The Idaho Supreme Court in Gearhart v. Mutual of Enumclaw Ins. Co., 160 Idaho 666, 378 P.3d 454 (Idaho 2016), found that a UIM anti-stacking provision was ambiguous and, therefore, unenforceable. In Gearhart, the Court considered a UIM policy's anti-stacking clause which stated that the maximum limit of liability under all of the policies that were issued was the highest applicable limit under any one policy. However, the Court found this clause to be ambiguous and, therefore, did not preclude a passenger from recovering the total cumulative UIM benefits under each policy issued to the insured's parents. The majority opinion concluded that the anti-stacking clause in question was ambiguous because it could be construed to "mean that one aggregates all of the applicable policy limits and then the total of the limits constitutes the highest limit of any one policy." The dissent characterized the majority's conclusion as "nonsensical." The dissent would have found the anti-stacking clause to be neither ambiguous nor complex.
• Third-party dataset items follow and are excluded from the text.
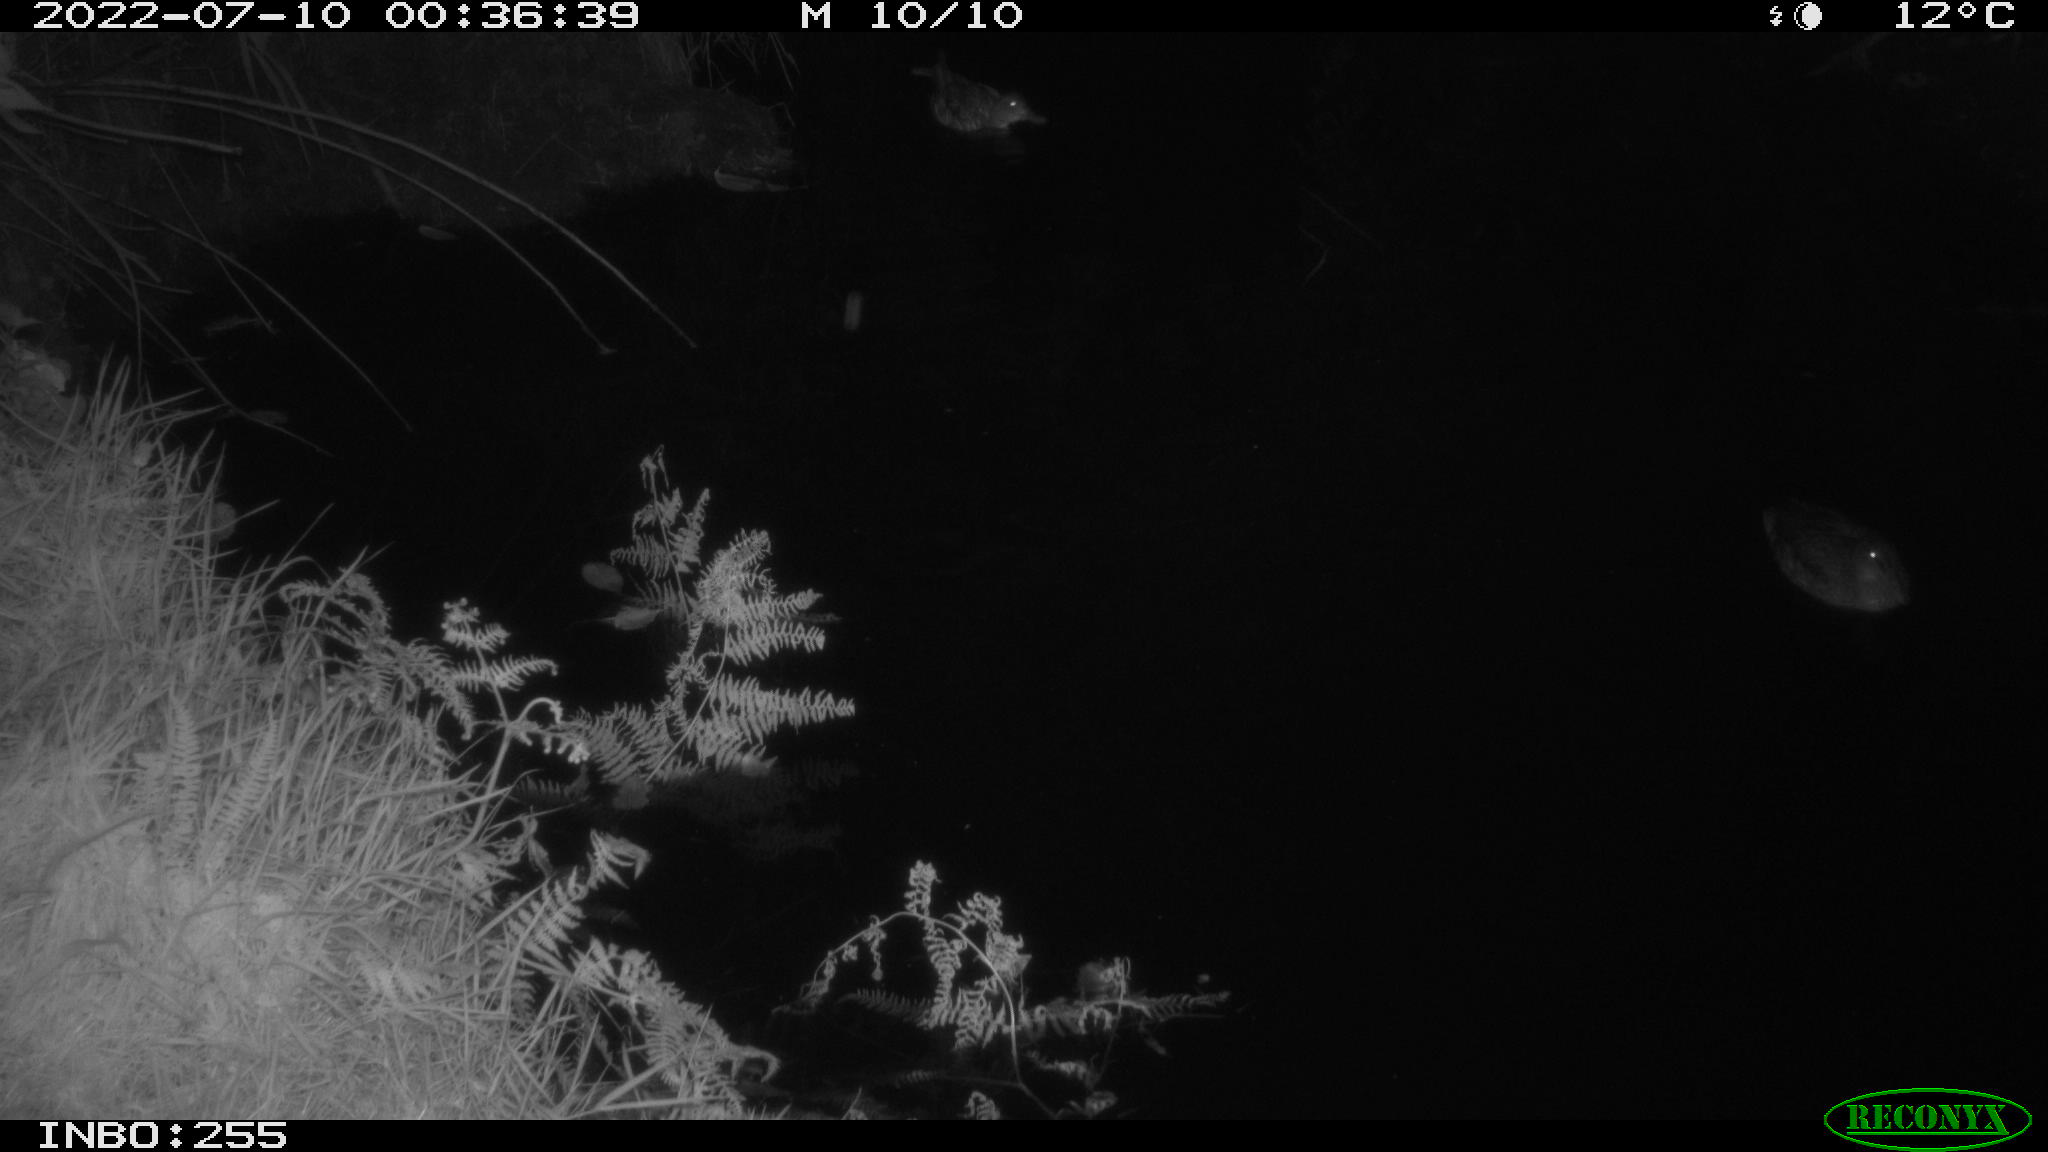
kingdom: Animalia
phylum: Chordata
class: Aves
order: Anseriformes
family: Anatidae
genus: Anas
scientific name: Anas platyrhynchos
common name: Mallard
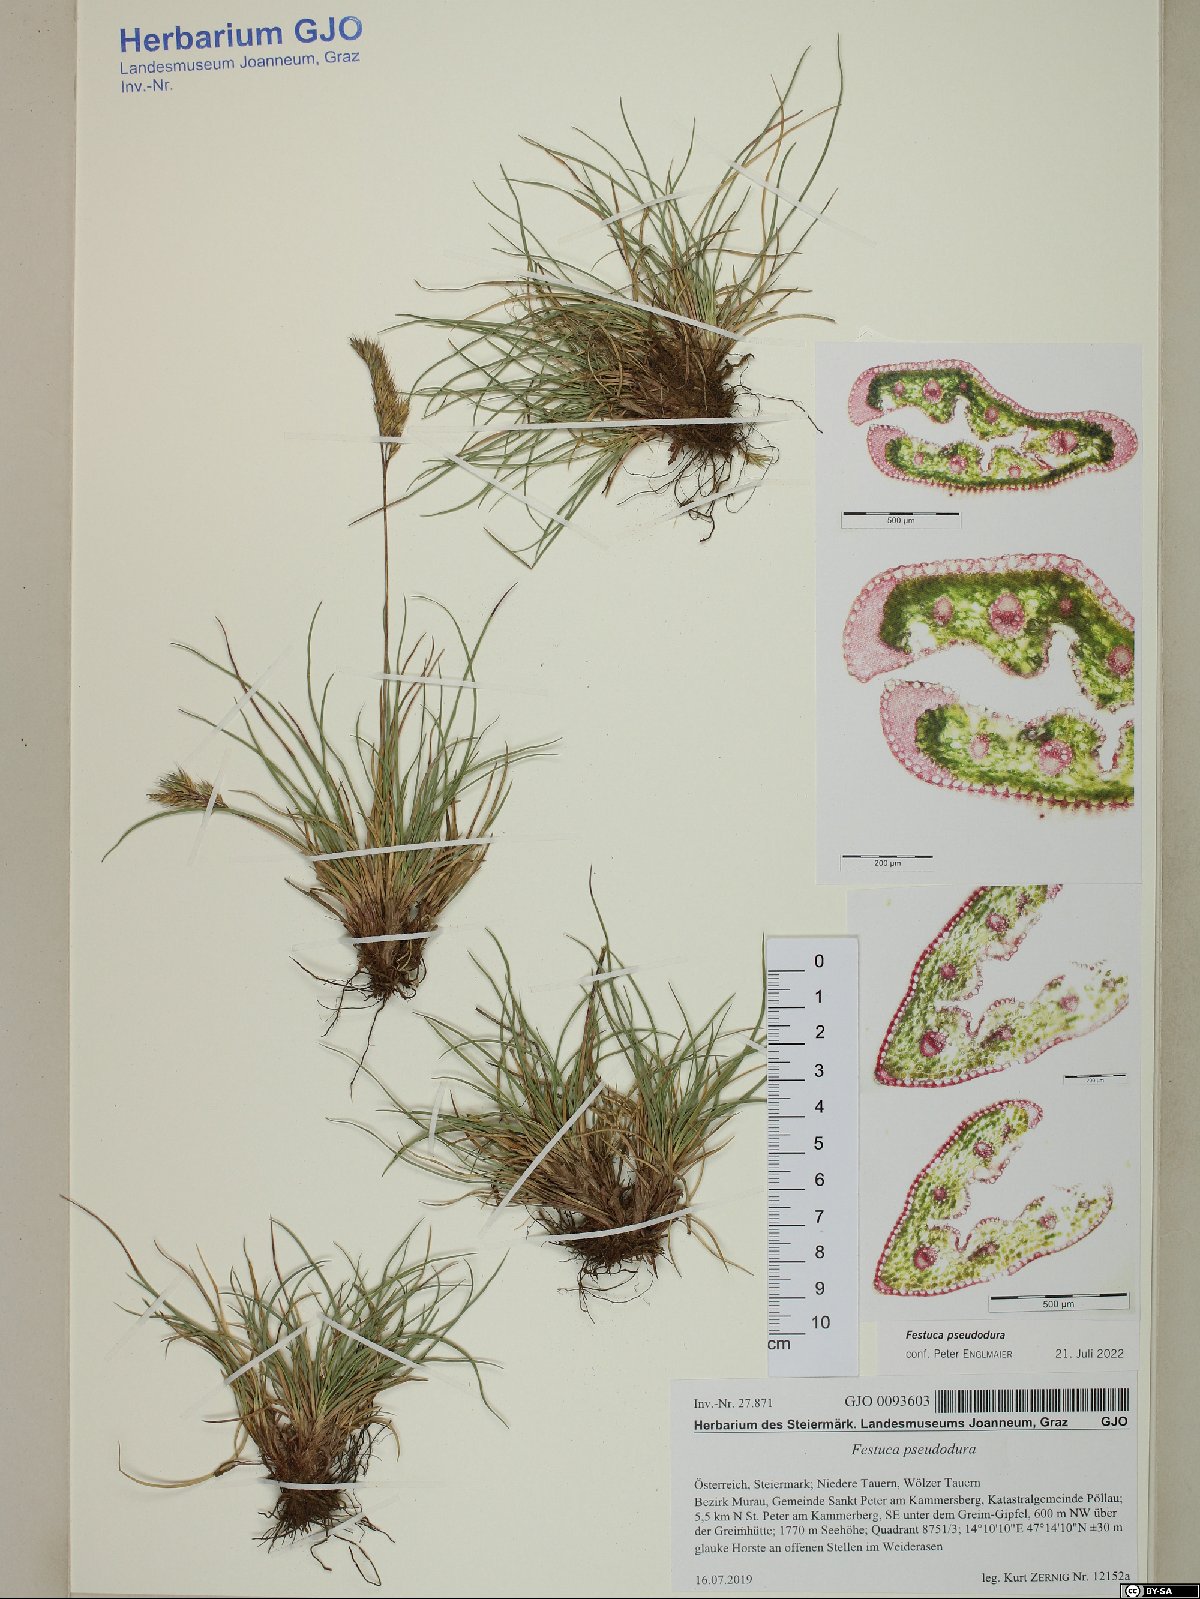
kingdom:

New York Law requires insurance companies to allocate continuous, progressive losses on a pro rata basis among all triggered policies based upon a time-on-the-risk allocation model. The New York Appellate Court recently rejected an invitation to create an unavailability exception to the allocation rule so that insurers were not required to indemnify the insured for periods when liability insurance was unavailable in the marketplace.
Who pays for the orphan? The Federal District Court in New York recently held that when an insurance company becomes insolvent the insured becomes responsible for the orphan's share created by the insolvency under a pro rata method of allocation involving successive insurers indemnity obligations for asbestos claims involving progressive injuries. See Liberty Mut. Ins. Co. v. The Fairbanks Company, 2016 WL 1169511 (S.D.N.Y. March 22, 2016).